BEGIN

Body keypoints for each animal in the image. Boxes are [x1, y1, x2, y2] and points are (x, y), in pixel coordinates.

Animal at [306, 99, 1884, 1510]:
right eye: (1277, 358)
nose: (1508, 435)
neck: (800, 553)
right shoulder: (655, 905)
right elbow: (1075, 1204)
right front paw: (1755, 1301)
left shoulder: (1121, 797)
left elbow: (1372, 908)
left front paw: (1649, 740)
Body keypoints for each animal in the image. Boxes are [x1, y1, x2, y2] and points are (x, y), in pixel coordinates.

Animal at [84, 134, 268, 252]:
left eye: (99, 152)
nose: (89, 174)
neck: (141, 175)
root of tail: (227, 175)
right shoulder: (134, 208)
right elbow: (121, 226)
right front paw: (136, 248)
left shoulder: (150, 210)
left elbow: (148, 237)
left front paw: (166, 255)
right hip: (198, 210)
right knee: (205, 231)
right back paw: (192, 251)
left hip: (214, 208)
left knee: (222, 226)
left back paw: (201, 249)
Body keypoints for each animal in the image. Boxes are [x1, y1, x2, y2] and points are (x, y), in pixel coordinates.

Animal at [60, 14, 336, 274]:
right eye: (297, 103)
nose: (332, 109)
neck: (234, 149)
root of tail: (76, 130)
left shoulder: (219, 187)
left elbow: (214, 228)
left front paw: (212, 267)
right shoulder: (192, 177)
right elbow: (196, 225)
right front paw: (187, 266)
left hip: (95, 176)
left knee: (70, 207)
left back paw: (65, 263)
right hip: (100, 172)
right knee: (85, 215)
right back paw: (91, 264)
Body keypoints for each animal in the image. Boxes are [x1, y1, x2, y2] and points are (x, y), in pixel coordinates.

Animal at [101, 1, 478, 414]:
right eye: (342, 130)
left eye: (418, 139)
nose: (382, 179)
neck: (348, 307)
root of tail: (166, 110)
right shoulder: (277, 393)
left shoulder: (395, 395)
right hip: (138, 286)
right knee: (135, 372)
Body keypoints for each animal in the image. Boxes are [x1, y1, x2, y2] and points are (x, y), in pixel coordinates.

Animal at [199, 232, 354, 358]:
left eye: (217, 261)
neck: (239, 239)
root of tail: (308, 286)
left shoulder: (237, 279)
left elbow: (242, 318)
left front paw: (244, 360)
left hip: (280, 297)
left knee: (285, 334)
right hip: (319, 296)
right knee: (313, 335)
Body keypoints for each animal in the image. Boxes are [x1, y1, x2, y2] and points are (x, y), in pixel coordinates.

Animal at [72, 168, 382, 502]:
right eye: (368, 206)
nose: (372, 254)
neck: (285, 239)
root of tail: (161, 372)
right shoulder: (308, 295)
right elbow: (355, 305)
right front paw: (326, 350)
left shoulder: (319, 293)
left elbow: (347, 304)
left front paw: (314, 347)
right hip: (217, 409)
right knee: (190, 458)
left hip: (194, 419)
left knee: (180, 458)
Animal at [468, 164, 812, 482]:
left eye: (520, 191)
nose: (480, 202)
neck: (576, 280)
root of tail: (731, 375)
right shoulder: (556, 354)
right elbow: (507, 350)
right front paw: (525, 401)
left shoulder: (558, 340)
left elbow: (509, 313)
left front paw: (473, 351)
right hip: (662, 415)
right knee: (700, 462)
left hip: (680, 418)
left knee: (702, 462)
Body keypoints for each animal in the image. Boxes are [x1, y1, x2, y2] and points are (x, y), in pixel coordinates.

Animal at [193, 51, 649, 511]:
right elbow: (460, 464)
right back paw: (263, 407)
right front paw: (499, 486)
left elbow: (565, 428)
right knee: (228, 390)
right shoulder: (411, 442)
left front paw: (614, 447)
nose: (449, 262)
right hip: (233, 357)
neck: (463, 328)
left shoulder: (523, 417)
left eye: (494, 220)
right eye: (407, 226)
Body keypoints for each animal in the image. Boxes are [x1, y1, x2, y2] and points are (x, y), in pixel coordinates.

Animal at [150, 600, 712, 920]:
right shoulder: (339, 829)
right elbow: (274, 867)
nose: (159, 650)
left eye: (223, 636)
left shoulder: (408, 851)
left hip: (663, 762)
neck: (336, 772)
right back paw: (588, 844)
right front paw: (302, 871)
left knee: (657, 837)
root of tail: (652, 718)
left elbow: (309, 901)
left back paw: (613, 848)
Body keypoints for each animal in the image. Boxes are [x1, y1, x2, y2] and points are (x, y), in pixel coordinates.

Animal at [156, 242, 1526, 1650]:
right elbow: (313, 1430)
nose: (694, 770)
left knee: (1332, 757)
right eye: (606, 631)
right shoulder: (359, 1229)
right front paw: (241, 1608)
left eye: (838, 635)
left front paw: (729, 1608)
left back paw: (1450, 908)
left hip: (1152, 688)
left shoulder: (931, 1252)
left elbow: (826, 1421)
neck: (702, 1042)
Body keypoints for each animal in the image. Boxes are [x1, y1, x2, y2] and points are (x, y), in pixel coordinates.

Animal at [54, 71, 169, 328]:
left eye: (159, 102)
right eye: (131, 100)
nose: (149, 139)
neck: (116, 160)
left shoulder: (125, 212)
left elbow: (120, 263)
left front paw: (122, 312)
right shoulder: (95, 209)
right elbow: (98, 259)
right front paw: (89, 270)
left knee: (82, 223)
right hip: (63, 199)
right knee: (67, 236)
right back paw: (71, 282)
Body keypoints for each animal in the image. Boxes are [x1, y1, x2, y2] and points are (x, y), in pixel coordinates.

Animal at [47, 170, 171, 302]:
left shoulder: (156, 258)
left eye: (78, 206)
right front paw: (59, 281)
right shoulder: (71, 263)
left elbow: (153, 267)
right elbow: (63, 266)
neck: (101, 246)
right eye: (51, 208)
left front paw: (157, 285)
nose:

END

## EXERCISE PROMPT:
Using the data above, print every record exactly as shown.

## ANSWER SPACE:
Body keypoints for each animal in the image. Boxes are [x1, y1, x2, y2] and points are (x, y), in pixel coordinates.

Animal at [306, 99, 1884, 1510]:
right eye: (1277, 358)
nose: (1508, 435)
neck: (800, 553)
right shoulder: (655, 905)
right elbow: (1075, 1204)
right front paw: (1755, 1301)
left shoulder: (1121, 797)
left elbow: (1372, 908)
left front paw: (1649, 740)
Body keypoints for each animal in the image. Boxes are [x1, y1, x2, y2] and points are (x, y), in pixel coordinates.

Animal at [84, 134, 268, 252]:
left eye: (99, 152)
nose: (89, 174)
neck: (141, 175)
root of tail: (227, 175)
right shoulder: (134, 208)
right elbow: (121, 226)
right front paw: (136, 248)
left shoulder: (150, 210)
left elbow: (148, 237)
left front paw: (166, 255)
right hip: (198, 210)
right knee: (205, 231)
right back paw: (192, 251)
left hip: (214, 208)
left knee: (222, 226)
left back paw: (201, 249)
Body keypoints for each animal in the image. Boxes are [x1, y1, x2, y2] and points are (x, y), in pixel coordinates.

Animal at [60, 14, 336, 274]:
right eye: (297, 103)
nose: (332, 109)
neck: (234, 149)
root of tail: (76, 130)
left shoulder: (219, 187)
left elbow: (214, 228)
left front paw: (212, 267)
right shoulder: (192, 177)
right elbow: (196, 225)
right front paw: (187, 266)
left hip: (95, 176)
left knee: (70, 207)
left back paw: (65, 263)
right hip: (100, 172)
right knee: (85, 215)
right back paw: (91, 264)
Body keypoints for each animal in the image. Boxes are [x1, y1, x2, y2] and points are (x, y), in pixel coordinates.

Animal at [101, 1, 478, 414]:
right eye: (342, 130)
left eye: (418, 139)
nose: (382, 179)
neck: (348, 307)
root of tail: (166, 110)
right shoulder: (277, 393)
left shoulder: (395, 395)
right hip: (138, 286)
right knee: (135, 372)
Body keypoints for each animal in the image. Boxes are [x1, y1, x2, y2] and points are (x, y), in pixel coordinates.

Animal at [199, 232, 354, 358]:
left eye: (217, 261)
neck: (239, 239)
root of tail: (308, 286)
left shoulder: (237, 279)
left elbow: (242, 318)
left front paw: (244, 360)
left hip: (280, 297)
left knee: (285, 334)
right hip: (319, 296)
right knee: (313, 335)
Body keypoints for each animal in the image. Boxes are [x1, y1, x2, y2] and points are (x, y), in pixel coordinates.

Animal at [72, 168, 382, 502]:
right eye: (368, 206)
nose: (372, 254)
neck: (285, 239)
root of tail: (161, 372)
right shoulder: (308, 295)
right elbow: (355, 305)
right front paw: (326, 350)
left shoulder: (319, 293)
left elbow: (347, 304)
left front paw: (314, 347)
right hip: (217, 409)
right knee: (190, 458)
left hip: (194, 419)
left knee: (180, 458)
Animal at [468, 164, 812, 482]:
left eye: (520, 191)
nose: (480, 202)
neck: (576, 280)
root of tail: (731, 375)
right shoulder: (556, 354)
right elbow: (507, 350)
right front paw: (525, 401)
left shoulder: (558, 340)
left elbow: (509, 313)
left front paw: (473, 351)
right hip: (662, 415)
right knee: (700, 462)
left hip: (680, 418)
left knee: (702, 462)
Body keypoints for each animal in the image. Boxes are [x1, y1, x2, y2] and points are (x, y), in pixel coordinates.

Animal at [193, 51, 649, 511]:
right elbow: (460, 464)
right back paw: (263, 407)
right front paw: (499, 486)
left elbow: (565, 428)
right knee: (228, 390)
right shoulder: (411, 442)
left front paw: (614, 447)
nose: (449, 262)
right hip: (233, 357)
neck: (463, 328)
left shoulder: (523, 417)
left eye: (494, 220)
right eye: (407, 226)
Body keypoints for each animal in the image. Boxes are [x1, y1, x2, y2] and points are (x, y), in pixel coordinates.

Animal at [150, 600, 712, 920]:
right shoulder: (339, 829)
right elbow: (274, 867)
nose: (159, 650)
left eye: (223, 636)
left shoulder: (408, 851)
left hip: (663, 762)
neck: (336, 772)
right back paw: (588, 844)
right front paw: (302, 871)
left knee: (657, 837)
root of tail: (652, 718)
left elbow: (309, 901)
left back paw: (613, 848)
Body keypoints for each animal in the image. Boxes are [x1, y1, x2, y2] and points are (x, y), in pixel coordinates.

Animal at [156, 242, 1526, 1650]:
right elbow: (313, 1430)
nose: (694, 770)
left knee: (1332, 757)
right eye: (606, 631)
right shoulder: (359, 1229)
right front paw: (241, 1608)
left eye: (838, 635)
left front paw: (729, 1608)
left back paw: (1450, 908)
left hip: (1152, 688)
left shoulder: (931, 1252)
left elbow: (826, 1421)
neck: (702, 1042)
Body keypoints for each animal in the image. Boxes are [x1, y1, x2, y2] and points are (x, y), in pixel coordinates.

Animal at [54, 71, 169, 328]:
left eye: (159, 102)
right eye: (131, 100)
nose: (149, 139)
neck: (116, 160)
left shoulder: (125, 212)
left elbow: (120, 263)
left front paw: (122, 312)
right shoulder: (95, 209)
right elbow: (98, 259)
right front paw: (89, 270)
left knee: (82, 223)
right hip: (63, 199)
right knee: (67, 236)
right back paw: (71, 282)
Body keypoints for each animal in the image. Boxes are [x1, y1, x2, y2] and points are (x, y), in pixel coordinates.

Animal at [47, 170, 171, 302]:
left shoulder: (156, 258)
left eye: (78, 206)
right front paw: (59, 281)
right shoulder: (71, 263)
left elbow: (153, 267)
right elbow: (63, 266)
neck: (101, 246)
right eye: (51, 208)
left front paw: (157, 285)
nose:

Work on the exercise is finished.